The famous Whittington was for the third time Lord Mayor of London in this reign, A.D. 1419. Thomas Chaucer, son of the great poet, was speaker of the House of Commons, which granted the supplies to the king for his invasion of France.

(C) Bedford,] John, Duke of Bedford, was the third son of King Henry IV., and his brother, Henry V., left to him the Regency of France. He died in the year 1435. This duke was accounted one of the best generals of the royal race of Plantaganet.

King Lewis XI. being counselled by certain envious persons to deface his tomb, used these, indeed, princely words:— “What honor shall it be to us, or you, to break this monument, and to pull out of the ground the bones of him, whom, in his life time, neither my father nor your progenitors, with all their puissance, were once able to make fly a foot backward? Who by his strength, policy, and wit, kept them all out of the principal dominions of France, and out of this noble Dutchy of Normandy? Wherefore I say first, God save his soul, and let his body now lie in rest, which, when he was alive, would have disquieted the proudest of us all; and for his tomb, I assure you, it is not so worthy or convenient as his honor and acts have deserved.” —Vide Sandford’s History of the Kings of England.

(D) Gloster,] Humphrey, Duke of Gloster, was the fourth son of King Henry IV., and on the death of his brother, Henry V., became Regent of England.

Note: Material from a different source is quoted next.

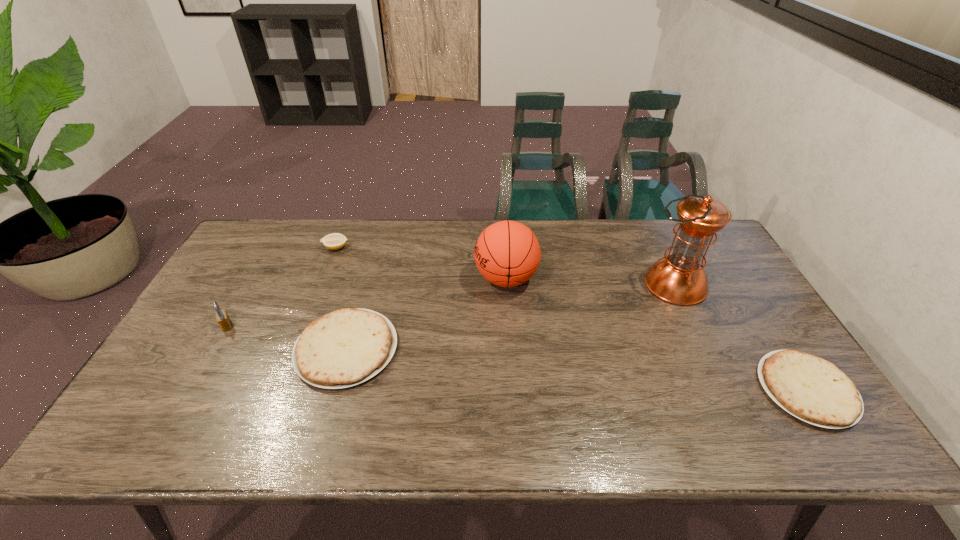
Identify the location of blank space that satisfies the following two spatial constraints: 1. on the front side of the shortest object; 2. on the left side of the oil lamp. (725, 389).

It is generally supposed he was strangled. His death took place in the year 1446.

(E) Exeter,] Shakespeare is a little too early in giving Thomas Beaufort the title of Duke of Exeter; for when Harfleur was taken, and he was appointed governor of the town, he was only Earl of Dorset. He was not made Duke of Exeter till the year after the battle of Agincourt, November 14, 1416. Exeter was half brother to King Henry IV., being one of the sons of John of Gaunt, by Catherine Swynford.

(F) Archbishop of Canterbury,] The Archbishop’s speech in this scene, explaining King Henry’s title to the crown of France, is closely copied from Holinshed’s chronicle, page 545.

“About the middle of the year 1414, Henry V., influenced by the persuasions of Chichely, Archbishop of Canterbury, by the dying injunction of his royal father, not to allow the kingdom to remain long at peace, or more probably by those feelings of ambition, which were no less natural to his age and character, than consonant with the manners of the time in which he lived, resolved to assert that claim to the crown of France which his great grandfather, King Edward the Third, had urged with such confidence and success.” —Nicolas’s History of the Battle of Agincourt.

(G) ——the law Salique,] According to this law no woman was permitted to govern or be a Queen in her own right. The title only was allowed to the wife of the monarch. This law was imported from Germany by the warlike Franks.

(H) Tennis-balls, my liege.] Some contemporary historians affirm that the Dauphin sent Henry the contemptuous present, which has been imputed to him, intimating that such implements of play were better adapted to his dissolute character than the instruments of war, while others are silent on the subject. The circumstance of Henry’s offering to meet his enemy in single combat, affords some support to the statement that he was influenced by those personal feelings of revenge to which the Dauphin’s conduct would undoubtedly have given birth.

(I) Enter Bardolph, Nym, Pistol, Mrs. Quickly, and Boy.] These followers of Falstaff figured conspicuously through the two parts of Shakespeare’s Henry IV. Pistol is a swaggering, pompous braggadocio; Nym a boaster and a coward; and Bardolph a liar, thief, and coward, who has no wit but in his nose.